Raid degli aerei Usa in Libia hanno preso di mira il covo di Noureddine Chouchane, ritenuto la mente dell’attentato del Bardo avvenuto l’anno scorso in Tunisia. L’aeronautica americana ha colpito un campo di addestramento dell’Isis a Sabrata, nell’Ovest del Paese. Oltre 40 le vittime dei bombardamenti. Per Margherita Boniver, ex sottosegretario per gli Affari esteri, questa vicenda è in qualche modo da ricollegarsi all’attentato in cui perse la vita John Christopher Stevens, ambasciatore americano in Libia ucciso a Bengasi l’11 settembre 2012, quando Hillary Clinton era segretario di Stato. “In piena campagna elettorale, con Hillary Clinton in corsa, si vuole fugare il sospetto di incompetenza per quanto riguarda quel truce episodio”, spiega la Boniver.



Quello degli Usa è un attacco spot o l’inizio di un’operazione di più vasta portata?

Sembrerebbe un raid random, nel senso che la comunità internazionale si sta interrogando su che cosa fare per la Libia ma non ha ancora una risposta. Non mi sembra però che ci sia alcuna traiettoria decisa dal punto di vista del diritto internazionale che abbia una qualche chance di successo. L’ultima buona notizia per la Libia è stato il vertice in Marocco a metà dell’anno scorso.



Quando partirà l’intervento occidentale in Libia?

Un intervento occidentale in Libia non è imminente. Molto dipende dalla possibilità che il governo di coalizione prenda il sopravvento sulle schermaglie in atto fra Tobruk e Tripoli. Una carta molto importante che può essere giocata è quella del generale Haftar, alleato dell’Egitto, uomo forte sotto il regime di Gheddafi, che sembra ancora in grado di sparigliare i giochi. Bisogna capire al più presto come la sua personalità può essere realisticamente messa in una posizione utile alla stabilità del Paese.

Perché si è deciso di escludere Haftar dal governo?



Personalmente ritengo che Haftar sia un partner importante. Evidentemente la sua esclusione dalla lunga e laboriosa gestazione sotto l’egida dell’Onu avrà avuto una sua logica di partenza, ma bisogna vedere se quella logica abbia ancora valore oggi. In Libia c’è un quadro istituzionale costantemente in evoluzione.
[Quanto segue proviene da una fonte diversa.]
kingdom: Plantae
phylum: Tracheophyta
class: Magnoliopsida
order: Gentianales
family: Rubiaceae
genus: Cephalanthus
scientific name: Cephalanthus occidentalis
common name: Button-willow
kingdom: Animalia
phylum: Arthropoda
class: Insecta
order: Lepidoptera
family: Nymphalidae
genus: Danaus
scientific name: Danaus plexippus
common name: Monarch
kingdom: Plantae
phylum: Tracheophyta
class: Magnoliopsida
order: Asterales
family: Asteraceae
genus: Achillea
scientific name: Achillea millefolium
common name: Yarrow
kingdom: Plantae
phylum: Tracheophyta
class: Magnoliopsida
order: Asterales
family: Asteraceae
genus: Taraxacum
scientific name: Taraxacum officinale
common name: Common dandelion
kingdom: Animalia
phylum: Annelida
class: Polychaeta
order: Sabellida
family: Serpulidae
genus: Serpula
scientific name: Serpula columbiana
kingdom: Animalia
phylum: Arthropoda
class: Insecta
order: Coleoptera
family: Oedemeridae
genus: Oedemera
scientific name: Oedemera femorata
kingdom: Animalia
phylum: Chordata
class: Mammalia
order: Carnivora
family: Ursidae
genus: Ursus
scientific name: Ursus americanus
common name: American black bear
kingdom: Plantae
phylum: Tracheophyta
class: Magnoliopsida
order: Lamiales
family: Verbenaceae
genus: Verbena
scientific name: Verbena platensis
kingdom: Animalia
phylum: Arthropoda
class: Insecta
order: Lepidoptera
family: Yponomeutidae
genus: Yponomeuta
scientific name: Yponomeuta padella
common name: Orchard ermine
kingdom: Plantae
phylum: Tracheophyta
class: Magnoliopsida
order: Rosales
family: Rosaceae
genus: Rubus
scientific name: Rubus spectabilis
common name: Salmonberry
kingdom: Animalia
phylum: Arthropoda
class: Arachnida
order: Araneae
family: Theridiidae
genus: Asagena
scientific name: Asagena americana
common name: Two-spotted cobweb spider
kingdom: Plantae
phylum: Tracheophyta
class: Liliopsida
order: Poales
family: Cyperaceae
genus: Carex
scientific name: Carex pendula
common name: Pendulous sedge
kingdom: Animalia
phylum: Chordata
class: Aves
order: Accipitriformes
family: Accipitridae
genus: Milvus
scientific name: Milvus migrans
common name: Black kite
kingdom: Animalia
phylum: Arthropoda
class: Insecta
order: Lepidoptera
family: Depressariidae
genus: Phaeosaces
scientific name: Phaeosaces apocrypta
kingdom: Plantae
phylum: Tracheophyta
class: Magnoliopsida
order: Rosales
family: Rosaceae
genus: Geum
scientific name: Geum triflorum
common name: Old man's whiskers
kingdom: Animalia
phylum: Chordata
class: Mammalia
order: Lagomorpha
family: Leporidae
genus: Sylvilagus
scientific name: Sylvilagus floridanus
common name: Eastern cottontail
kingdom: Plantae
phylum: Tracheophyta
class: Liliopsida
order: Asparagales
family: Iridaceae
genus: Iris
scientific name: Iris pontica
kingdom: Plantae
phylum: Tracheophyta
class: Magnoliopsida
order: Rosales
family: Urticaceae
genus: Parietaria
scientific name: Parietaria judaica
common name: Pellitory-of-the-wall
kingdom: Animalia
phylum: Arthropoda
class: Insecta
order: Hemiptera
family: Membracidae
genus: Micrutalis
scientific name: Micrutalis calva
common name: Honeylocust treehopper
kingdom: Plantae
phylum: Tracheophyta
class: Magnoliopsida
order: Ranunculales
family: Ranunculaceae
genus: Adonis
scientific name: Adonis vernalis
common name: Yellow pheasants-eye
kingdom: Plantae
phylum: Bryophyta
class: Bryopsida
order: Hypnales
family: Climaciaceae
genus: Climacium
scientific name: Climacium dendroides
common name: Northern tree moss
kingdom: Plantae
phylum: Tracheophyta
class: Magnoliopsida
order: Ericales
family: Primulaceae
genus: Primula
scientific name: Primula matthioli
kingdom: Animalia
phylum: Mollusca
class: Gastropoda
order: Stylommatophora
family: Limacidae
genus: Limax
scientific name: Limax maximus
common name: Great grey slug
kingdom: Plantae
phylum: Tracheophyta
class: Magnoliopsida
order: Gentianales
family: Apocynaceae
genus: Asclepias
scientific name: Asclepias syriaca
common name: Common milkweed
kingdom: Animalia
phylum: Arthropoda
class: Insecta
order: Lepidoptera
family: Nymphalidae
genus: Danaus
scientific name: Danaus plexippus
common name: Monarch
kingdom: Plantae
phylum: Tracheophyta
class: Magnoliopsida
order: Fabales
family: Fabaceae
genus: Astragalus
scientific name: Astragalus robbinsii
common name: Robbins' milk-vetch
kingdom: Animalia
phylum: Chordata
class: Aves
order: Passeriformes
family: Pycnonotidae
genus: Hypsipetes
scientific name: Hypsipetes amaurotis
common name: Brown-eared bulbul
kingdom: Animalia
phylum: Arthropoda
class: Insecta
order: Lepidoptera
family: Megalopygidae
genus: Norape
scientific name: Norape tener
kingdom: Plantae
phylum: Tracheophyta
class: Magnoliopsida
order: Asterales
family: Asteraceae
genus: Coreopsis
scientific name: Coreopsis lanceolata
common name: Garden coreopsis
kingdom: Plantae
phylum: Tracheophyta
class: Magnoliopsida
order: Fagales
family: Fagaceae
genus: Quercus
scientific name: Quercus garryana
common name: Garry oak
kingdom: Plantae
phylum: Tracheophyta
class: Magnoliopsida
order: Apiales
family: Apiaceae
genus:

Si dovrebbe essere così lungimiranti da fissare sulla carta i nomi di quanti possono rivoltare il destino della Libia come un calzino.

Che cosa dovrebbe fare l’Italia in questa situazione?

L’unica cosa sicura è che la presenza massiccia dell’Isis nella zona di Sirte rende un’azione internazionale ancora più necessaria e urgente. L’Italia, che su questo dossier è presente al 100 per cento, non scopre ancora le sue carte. Il ruolo che l’Italia si è giustamente auto-assegnato, quello di essere il partner più credibile della stabilizzazione della situazione in Libia, stenta però a decollare.

I raid Usa rischiano di delegittimare l’impegno dell’Italia a favore della formazione e della durata del governo di unità nazionale?

No, non credo che questo renda più complicata la formazione del governo di unità nazionale. Tutto ha ancora bisogno di essere fatto maturare, ed episodi isolati e random lasciano quindi il tempo che trovano.

 

Gli Usa finora si sono disinteressati della Libia. Perché adesso tornano a interessarsene?

Nel 2011 gli Usa hanno elaborato per la Libia la sciagurata teoria nota come “leading from behind”, cioè di guidare senza esporsi. Del resto gli americani non possono perdonare l’uccisione del loro ambasciatore Chris Stevens. In piena campagna elettorale, con Hillary Clinton in corsa, si vuole fugare il sospetto di incompetenza per quanto riguarda quel truce episodio.

 

La Clinton appunto era segretario di Stato quando l’ambasciatore fu ucciso. Questi raid servono alla sua campagna elettorale?

Non arriverei a dire questo. Quell’episodio però brucia non soltanto la coscienza dei diplomatici Usa e della stessa amministrazione Obama, ma è stata veramente una pagina nera della politica internazionale degli Stati Uniti. E’ stato un episodio molto grave, anche perché da quello che si è saputo dopo si poteva benissimo evitare il sacrificio di Stevens.